Problem to solve: For this exercise, print all of the entries exactly as given.

Object localization data
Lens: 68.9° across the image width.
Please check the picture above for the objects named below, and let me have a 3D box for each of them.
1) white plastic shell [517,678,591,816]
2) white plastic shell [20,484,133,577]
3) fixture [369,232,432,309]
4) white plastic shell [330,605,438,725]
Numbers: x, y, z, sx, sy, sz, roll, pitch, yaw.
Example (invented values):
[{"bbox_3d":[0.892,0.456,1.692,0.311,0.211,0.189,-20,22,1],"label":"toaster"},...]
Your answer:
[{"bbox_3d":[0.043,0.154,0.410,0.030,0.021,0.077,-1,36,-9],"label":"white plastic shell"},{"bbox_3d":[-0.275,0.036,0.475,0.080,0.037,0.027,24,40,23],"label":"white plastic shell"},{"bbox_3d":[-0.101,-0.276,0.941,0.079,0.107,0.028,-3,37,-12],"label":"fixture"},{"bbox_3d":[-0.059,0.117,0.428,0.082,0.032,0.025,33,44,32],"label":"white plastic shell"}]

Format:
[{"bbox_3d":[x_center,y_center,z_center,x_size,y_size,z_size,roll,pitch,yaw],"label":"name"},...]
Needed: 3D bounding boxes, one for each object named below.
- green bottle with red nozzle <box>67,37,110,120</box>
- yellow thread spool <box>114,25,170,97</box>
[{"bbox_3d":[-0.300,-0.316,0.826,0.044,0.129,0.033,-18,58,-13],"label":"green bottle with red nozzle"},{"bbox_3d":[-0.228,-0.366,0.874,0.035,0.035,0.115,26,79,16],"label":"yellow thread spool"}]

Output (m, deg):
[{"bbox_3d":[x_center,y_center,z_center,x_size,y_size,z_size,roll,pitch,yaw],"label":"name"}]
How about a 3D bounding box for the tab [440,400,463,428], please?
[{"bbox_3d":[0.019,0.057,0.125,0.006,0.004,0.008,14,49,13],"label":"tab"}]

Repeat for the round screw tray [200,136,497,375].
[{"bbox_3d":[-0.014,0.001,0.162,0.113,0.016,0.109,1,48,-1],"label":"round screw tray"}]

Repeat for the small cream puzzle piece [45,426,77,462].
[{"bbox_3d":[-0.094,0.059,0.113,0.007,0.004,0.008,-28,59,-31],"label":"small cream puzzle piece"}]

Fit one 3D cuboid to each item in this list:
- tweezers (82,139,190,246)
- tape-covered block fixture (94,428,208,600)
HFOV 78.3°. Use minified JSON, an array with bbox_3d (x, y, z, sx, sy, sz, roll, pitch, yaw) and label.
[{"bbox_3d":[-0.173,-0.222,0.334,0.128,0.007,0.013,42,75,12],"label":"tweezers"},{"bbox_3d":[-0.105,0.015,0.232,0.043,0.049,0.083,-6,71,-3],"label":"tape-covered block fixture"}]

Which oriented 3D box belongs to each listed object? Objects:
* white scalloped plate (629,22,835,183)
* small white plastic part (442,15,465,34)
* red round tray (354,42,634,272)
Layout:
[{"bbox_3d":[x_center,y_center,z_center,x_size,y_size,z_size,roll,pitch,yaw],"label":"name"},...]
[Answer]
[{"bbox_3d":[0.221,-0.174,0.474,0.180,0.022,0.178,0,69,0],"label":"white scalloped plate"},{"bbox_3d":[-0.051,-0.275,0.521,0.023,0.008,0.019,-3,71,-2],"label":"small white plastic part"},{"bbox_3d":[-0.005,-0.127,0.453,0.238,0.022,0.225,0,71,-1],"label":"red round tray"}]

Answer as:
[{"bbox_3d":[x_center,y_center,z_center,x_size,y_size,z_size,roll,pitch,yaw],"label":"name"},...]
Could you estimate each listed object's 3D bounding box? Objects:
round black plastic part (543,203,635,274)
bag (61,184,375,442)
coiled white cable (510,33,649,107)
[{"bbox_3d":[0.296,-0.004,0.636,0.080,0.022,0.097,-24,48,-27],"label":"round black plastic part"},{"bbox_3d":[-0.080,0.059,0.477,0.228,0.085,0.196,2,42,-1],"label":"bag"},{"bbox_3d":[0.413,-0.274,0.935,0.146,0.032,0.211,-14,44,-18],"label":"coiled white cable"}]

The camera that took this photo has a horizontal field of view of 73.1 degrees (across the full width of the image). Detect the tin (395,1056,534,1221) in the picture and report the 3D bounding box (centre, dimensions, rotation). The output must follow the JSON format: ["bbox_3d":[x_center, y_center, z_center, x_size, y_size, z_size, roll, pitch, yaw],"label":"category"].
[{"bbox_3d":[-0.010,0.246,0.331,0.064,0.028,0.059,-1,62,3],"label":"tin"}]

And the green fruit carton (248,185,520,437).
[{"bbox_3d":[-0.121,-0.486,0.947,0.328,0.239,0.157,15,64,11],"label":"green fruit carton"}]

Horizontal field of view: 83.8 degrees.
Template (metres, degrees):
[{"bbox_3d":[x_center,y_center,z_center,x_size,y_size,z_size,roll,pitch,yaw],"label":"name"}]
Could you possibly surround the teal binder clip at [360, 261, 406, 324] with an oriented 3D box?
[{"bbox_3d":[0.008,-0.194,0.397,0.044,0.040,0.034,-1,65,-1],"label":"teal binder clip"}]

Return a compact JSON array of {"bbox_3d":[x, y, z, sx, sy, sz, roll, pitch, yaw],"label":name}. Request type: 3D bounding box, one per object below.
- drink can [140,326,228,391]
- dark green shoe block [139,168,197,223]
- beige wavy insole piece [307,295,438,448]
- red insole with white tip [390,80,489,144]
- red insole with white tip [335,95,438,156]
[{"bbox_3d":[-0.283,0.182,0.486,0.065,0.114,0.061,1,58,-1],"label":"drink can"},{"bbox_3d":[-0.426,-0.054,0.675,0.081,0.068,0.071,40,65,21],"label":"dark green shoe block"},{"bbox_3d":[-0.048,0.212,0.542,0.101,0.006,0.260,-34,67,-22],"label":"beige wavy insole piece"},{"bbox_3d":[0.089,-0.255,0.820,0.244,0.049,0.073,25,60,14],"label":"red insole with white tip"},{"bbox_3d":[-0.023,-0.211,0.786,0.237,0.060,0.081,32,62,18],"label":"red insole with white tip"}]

Problem solution:
Lens: 68.9° across the image width.
Please check the picture above for the objects named below, and let me have a 3D box for each of them.
1) white plastic shell [517,678,591,816]
2) white plastic shell [20,484,133,577]
3) fixture [369,232,432,309]
4) white plastic shell [330,605,438,725]
Numbers: x, y, z, sx, sy, sz, roll, pitch, yaw.
Example (invented values):
[{"bbox_3d":[0.892,0.456,1.692,0.311,0.211,0.189,-20,22,1],"label":"toaster"},...]
Your answer:
[{"bbox_3d":[0.043,0.154,0.410,0.030,0.021,0.077,-1,36,-9],"label":"white plastic shell"},{"bbox_3d":[-0.275,0.036,0.475,0.080,0.037,0.027,24,40,23],"label":"white plastic shell"},{"bbox_3d":[-0.101,-0.276,0.941,0.079,0.107,0.028,-3,37,-12],"label":"fixture"},{"bbox_3d":[-0.059,0.117,0.428,0.082,0.032,0.025,33,44,32],"label":"white plastic shell"}]

Format:
[{"bbox_3d":[x_center,y_center,z_center,x_size,y_size,z_size,roll,pitch,yaw],"label":"name"},...]
Needed: 3D bounding boxes, one for each object named below.
- green bottle with red nozzle <box>67,37,110,120</box>
- yellow thread spool <box>114,25,170,97</box>
[{"bbox_3d":[-0.300,-0.316,0.826,0.044,0.129,0.033,-18,58,-13],"label":"green bottle with red nozzle"},{"bbox_3d":[-0.228,-0.366,0.874,0.035,0.035,0.115,26,79,16],"label":"yellow thread spool"}]

Output (m, deg):
[{"bbox_3d":[x_center,y_center,z_center,x_size,y_size,z_size,roll,pitch,yaw],"label":"name"}]
How about a 3D bounding box for the tab [440,400,463,428], please?
[{"bbox_3d":[0.019,0.057,0.125,0.006,0.004,0.008,14,49,13],"label":"tab"}]

Repeat for the round screw tray [200,136,497,375].
[{"bbox_3d":[-0.014,0.001,0.162,0.113,0.016,0.109,1,48,-1],"label":"round screw tray"}]

Repeat for the small cream puzzle piece [45,426,77,462].
[{"bbox_3d":[-0.094,0.059,0.113,0.007,0.004,0.008,-28,59,-31],"label":"small cream puzzle piece"}]

Fit one 3D cuboid to each item in this list:
- tweezers (82,139,190,246)
- tape-covered block fixture (94,428,208,600)
HFOV 78.3°. Use minified JSON, an array with bbox_3d (x, y, z, sx, sy, sz, roll, pitch, yaw) and label.
[{"bbox_3d":[-0.173,-0.222,0.334,0.128,0.007,0.013,42,75,12],"label":"tweezers"},{"bbox_3d":[-0.105,0.015,0.232,0.043,0.049,0.083,-6,71,-3],"label":"tape-covered block fixture"}]

Which oriented 3D box belongs to each listed object? Objects:
* white scalloped plate (629,22,835,183)
* small white plastic part (442,15,465,34)
* red round tray (354,42,634,272)
Layout:
[{"bbox_3d":[x_center,y_center,z_center,x_size,y_size,z_size,roll,pitch,yaw],"label":"name"},...]
[Answer]
[{"bbox_3d":[0.221,-0.174,0.474,0.180,0.022,0.178,0,69,0],"label":"white scalloped plate"},{"bbox_3d":[-0.051,-0.275,0.521,0.023,0.008,0.019,-3,71,-2],"label":"small white plastic part"},{"bbox_3d":[-0.005,-0.127,0.453,0.238,0.022,0.225,0,71,-1],"label":"red round tray"}]

Answer as:
[{"bbox_3d":[x_center,y_center,z_center,x_size,y_size,z_size,roll,pitch,yaw],"label":"name"},...]
Could you estimate each listed object's 3D bounding box? Objects:
round black plastic part (543,203,635,274)
bag (61,184,375,442)
coiled white cable (510,33,649,107)
[{"bbox_3d":[0.296,-0.004,0.636,0.080,0.022,0.097,-24,48,-27],"label":"round black plastic part"},{"bbox_3d":[-0.080,0.059,0.477,0.228,0.085,0.196,2,42,-1],"label":"bag"},{"bbox_3d":[0.413,-0.274,0.935,0.146,0.032,0.211,-14,44,-18],"label":"coiled white cable"}]

The camera that took this photo has a horizontal field of view of 73.1 degrees (across the full width of the image). Detect the tin (395,1056,534,1221) in the picture and report the 3D bounding box (centre, dimensions, rotation). The output must follow the JSON format: ["bbox_3d":[x_center, y_center, z_center, x_size, y_size, z_size, roll, pitch, yaw],"label":"category"].
[{"bbox_3d":[-0.010,0.246,0.331,0.064,0.028,0.059,-1,62,3],"label":"tin"}]

And the green fruit carton (248,185,520,437).
[{"bbox_3d":[-0.121,-0.486,0.947,0.328,0.239,0.157,15,64,11],"label":"green fruit carton"}]

Horizontal field of view: 83.8 degrees.
Template (metres, degrees):
[{"bbox_3d":[x_center,y_center,z_center,x_size,y_size,z_size,roll,pitch,yaw],"label":"name"}]
Could you possibly surround the teal binder clip at [360, 261, 406, 324] with an oriented 3D box?
[{"bbox_3d":[0.008,-0.194,0.397,0.044,0.040,0.034,-1,65,-1],"label":"teal binder clip"}]

Return a compact JSON array of {"bbox_3d":[x, y, z, sx, sy, sz, roll, pitch, yaw],"label":name}. Request type: 3D bounding box, one per object below.
- drink can [140,326,228,391]
- dark green shoe block [139,168,197,223]
- beige wavy insole piece [307,295,438,448]
- red insole with white tip [390,80,489,144]
- red insole with white tip [335,95,438,156]
[{"bbox_3d":[-0.283,0.182,0.486,0.065,0.114,0.061,1,58,-1],"label":"drink can"},{"bbox_3d":[-0.426,-0.054,0.675,0.081,0.068,0.071,40,65,21],"label":"dark green shoe block"},{"bbox_3d":[-0.048,0.212,0.542,0.101,0.006,0.260,-34,67,-22],"label":"beige wavy insole piece"},{"bbox_3d":[0.089,-0.255,0.820,0.244,0.049,0.073,25,60,14],"label":"red insole with white tip"},{"bbox_3d":[-0.023,-0.211,0.786,0.237,0.060,0.081,32,62,18],"label":"red insole with white tip"}]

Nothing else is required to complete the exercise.